The next morning after a visit to Cafe du Monde to savor the world famous beignets, a fried doughnut sprinkled with powered sugar we pack a few things for a day-trip in our rented car that we did not need in the French Quarter. We take sight of the huge engineering failure known as Katrina that let in the waters of Lake Pontchartrain and drowned a myth, bringing to the surface instead the rank poverty and misery of a huge city that tourists never knew, a city ten times the size of the mythical burg carefully crafted out of travel guides. The sobering glimpse of the formidable challenges the city faces with debris, destruction, boarded up houses, potholes, malfunctioning street signals, is a visit to a third world country, right smack in the United States.
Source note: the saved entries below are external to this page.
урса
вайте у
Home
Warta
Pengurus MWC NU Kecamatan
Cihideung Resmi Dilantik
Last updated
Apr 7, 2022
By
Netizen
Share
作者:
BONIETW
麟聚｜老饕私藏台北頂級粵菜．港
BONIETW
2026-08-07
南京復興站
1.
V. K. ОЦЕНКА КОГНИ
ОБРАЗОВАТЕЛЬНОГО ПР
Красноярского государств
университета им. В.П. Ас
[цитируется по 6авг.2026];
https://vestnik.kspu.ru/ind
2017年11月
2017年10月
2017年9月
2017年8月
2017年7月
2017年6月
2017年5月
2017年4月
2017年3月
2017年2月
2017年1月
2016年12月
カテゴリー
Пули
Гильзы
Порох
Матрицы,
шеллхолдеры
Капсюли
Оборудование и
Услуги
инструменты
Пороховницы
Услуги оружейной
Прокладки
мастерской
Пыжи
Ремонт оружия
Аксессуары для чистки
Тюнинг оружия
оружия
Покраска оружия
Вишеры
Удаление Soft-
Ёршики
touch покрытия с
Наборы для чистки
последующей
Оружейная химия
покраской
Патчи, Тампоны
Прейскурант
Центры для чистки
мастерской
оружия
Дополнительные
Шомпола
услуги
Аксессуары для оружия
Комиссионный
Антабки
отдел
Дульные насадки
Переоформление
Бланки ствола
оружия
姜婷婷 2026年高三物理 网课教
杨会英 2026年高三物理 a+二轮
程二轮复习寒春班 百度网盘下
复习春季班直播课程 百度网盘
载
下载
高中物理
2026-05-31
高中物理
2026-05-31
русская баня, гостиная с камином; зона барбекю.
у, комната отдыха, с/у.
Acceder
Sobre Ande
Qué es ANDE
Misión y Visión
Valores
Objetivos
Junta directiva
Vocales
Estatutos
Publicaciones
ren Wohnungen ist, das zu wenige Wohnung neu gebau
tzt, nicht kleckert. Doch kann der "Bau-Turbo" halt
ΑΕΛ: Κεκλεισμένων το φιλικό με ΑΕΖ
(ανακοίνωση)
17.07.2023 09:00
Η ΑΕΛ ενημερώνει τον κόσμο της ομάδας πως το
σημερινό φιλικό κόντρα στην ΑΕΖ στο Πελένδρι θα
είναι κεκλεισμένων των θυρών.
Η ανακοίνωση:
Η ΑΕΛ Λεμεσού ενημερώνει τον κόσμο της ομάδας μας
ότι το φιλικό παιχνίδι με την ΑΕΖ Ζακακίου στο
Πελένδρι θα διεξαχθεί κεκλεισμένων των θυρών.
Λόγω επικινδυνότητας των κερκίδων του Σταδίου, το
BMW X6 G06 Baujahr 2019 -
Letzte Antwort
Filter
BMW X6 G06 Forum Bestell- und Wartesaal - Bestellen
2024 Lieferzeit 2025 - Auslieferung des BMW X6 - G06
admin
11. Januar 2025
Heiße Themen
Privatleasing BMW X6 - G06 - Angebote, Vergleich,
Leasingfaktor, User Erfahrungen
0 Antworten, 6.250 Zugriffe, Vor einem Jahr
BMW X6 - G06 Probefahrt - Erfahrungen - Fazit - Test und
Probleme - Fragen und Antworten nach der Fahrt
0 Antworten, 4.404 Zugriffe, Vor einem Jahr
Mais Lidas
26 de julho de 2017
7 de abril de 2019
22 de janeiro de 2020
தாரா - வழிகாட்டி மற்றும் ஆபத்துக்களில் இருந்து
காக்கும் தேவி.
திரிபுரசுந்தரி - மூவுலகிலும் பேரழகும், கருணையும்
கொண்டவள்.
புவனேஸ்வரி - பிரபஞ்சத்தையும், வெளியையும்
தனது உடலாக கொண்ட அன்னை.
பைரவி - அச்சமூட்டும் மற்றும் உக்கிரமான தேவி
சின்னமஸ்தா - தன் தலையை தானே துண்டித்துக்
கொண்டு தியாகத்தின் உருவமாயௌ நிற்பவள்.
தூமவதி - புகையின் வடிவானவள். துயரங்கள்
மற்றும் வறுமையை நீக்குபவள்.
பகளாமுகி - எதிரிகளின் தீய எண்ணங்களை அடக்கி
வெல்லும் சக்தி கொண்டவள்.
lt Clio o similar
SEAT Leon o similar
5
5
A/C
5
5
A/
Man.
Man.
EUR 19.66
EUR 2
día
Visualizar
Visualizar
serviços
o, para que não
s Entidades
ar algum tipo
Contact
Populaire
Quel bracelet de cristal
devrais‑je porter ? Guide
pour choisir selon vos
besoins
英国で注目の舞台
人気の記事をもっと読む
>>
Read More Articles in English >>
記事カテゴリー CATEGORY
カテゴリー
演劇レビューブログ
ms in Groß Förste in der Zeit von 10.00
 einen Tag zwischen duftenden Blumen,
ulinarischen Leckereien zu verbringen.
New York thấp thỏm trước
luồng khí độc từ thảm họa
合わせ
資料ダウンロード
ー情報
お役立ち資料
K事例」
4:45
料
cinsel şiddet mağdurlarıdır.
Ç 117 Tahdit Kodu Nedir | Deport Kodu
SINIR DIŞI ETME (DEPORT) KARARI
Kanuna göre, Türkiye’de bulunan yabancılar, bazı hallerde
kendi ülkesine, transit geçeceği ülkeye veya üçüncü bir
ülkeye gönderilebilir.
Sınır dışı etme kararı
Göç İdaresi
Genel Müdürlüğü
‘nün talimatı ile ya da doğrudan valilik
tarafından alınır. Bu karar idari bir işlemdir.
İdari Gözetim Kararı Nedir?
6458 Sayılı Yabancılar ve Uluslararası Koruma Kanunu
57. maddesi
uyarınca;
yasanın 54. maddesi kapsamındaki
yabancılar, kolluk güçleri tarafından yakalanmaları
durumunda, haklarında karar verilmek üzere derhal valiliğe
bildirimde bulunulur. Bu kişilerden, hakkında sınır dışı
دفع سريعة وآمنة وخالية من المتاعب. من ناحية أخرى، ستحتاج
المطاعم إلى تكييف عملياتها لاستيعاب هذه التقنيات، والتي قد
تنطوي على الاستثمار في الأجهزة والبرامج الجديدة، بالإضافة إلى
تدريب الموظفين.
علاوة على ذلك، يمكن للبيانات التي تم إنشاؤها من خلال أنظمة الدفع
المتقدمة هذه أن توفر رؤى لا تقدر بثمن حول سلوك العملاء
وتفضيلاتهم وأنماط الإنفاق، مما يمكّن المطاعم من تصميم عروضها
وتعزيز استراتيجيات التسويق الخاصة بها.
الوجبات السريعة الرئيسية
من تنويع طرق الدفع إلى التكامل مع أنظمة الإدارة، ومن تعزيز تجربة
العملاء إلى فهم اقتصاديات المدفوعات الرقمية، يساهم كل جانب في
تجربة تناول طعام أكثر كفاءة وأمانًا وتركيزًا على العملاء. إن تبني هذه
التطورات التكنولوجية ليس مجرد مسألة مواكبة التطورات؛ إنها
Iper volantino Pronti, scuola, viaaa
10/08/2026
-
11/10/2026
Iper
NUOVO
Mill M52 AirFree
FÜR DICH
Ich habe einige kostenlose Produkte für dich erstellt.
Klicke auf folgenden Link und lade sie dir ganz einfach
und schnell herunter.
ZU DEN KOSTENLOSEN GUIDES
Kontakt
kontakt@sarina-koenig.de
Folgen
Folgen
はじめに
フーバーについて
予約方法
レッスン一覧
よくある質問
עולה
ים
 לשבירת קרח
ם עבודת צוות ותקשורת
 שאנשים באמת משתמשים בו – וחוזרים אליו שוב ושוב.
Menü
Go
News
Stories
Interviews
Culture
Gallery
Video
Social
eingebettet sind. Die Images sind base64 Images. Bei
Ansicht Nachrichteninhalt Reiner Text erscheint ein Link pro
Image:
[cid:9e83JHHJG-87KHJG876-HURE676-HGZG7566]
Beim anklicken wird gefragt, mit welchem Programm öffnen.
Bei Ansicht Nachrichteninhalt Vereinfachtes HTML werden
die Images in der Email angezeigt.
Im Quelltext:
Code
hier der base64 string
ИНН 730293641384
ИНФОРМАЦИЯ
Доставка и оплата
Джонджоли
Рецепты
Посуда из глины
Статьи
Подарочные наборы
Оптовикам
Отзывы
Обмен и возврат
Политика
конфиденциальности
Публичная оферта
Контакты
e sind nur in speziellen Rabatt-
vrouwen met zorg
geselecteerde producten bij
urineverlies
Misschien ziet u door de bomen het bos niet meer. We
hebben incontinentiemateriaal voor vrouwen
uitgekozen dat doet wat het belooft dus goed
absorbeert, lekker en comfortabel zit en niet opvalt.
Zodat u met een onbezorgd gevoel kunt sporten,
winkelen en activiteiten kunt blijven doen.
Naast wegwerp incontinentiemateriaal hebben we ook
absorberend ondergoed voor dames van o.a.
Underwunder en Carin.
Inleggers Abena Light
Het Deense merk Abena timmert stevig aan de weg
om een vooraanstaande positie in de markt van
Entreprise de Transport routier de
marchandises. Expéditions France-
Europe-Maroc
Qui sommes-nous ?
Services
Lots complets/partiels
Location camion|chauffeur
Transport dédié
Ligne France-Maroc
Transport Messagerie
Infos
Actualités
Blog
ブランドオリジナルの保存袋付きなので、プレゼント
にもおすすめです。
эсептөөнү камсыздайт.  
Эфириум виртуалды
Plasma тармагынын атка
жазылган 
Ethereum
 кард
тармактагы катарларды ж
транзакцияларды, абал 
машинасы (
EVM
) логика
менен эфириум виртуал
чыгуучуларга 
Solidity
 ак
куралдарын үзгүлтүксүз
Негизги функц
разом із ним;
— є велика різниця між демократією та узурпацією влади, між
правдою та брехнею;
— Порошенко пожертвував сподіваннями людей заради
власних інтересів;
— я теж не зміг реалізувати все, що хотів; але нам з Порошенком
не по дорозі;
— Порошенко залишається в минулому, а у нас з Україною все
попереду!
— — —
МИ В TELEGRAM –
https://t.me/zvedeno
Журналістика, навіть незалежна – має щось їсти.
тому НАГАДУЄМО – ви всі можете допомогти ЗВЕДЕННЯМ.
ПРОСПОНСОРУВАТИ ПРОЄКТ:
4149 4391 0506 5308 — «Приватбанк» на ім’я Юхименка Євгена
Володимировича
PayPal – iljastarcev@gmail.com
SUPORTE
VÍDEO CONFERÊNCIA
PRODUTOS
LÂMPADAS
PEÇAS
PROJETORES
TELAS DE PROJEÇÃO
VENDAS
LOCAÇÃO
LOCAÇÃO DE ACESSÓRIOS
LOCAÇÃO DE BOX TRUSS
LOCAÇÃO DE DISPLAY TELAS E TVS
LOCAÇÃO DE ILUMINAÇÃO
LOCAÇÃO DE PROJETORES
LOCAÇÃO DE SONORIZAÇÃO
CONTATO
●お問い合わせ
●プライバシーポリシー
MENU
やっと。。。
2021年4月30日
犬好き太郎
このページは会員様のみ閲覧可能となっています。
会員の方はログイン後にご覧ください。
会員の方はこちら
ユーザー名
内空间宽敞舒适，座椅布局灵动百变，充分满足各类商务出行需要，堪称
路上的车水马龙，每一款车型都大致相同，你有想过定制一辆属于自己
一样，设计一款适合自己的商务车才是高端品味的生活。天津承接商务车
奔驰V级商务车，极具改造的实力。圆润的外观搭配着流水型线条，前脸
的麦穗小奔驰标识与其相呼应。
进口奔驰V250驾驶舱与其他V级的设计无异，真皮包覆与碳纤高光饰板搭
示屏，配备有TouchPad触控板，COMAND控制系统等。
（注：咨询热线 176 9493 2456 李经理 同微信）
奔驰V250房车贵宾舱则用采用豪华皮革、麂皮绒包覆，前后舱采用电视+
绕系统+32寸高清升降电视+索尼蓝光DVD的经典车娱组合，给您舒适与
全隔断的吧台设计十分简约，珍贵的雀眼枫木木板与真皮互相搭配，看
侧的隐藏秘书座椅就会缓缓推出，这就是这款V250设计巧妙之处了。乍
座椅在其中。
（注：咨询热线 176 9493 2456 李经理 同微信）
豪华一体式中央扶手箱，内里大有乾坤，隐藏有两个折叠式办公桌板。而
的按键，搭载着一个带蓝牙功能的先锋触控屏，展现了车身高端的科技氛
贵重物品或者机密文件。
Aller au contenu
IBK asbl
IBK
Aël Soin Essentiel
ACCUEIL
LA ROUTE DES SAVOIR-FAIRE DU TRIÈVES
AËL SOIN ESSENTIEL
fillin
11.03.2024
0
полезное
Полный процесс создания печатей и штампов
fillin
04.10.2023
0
Another twenty miles and a drive through the suburbs where all is quiet with private schools and SUV's and zoning patterns clearly laid out by the signs of stillness. Spanish moss stands on either side of the Destrehan plantation done in a simple West Indies style built in 1787 by a free man of color. This discovery coincides with the book I'm reading, The Known World by Edward P. Jones that takes an unflinching look at slavery with all its moral complexities. A costumed guide leads us through the tour where we discover tea was kept under lock and key.

By evening, we find young chefs make hip new restaurants by re- and de-constructing Creole cooking, and ever-roving gourmands in search of new tastes descend rapaciously on New Orleans. A gastronomical lover of seafood, I sample etouffee, a spicy Cajun stew of vegetables and seafood, it's served room temperature. The tastes of most foods would read like a scroll, the ethnic diversity makes me glad I came hungry. It could make a food lover adopt the city as a new home.

As we leave the city we pass old cemeteries, and I reflect that I'd like to be buried here. I love the fancy dress and my eyes like a four year-old light-up to the sparkle. Sensory expression is everywhere. The city is alluring, funky and artsy. Not a typical southern city, it honors its European heritage. Then I'm reminded of a song that plays in my head used in funeral marches. The joie de vivre is so contagious where a spirit lives on.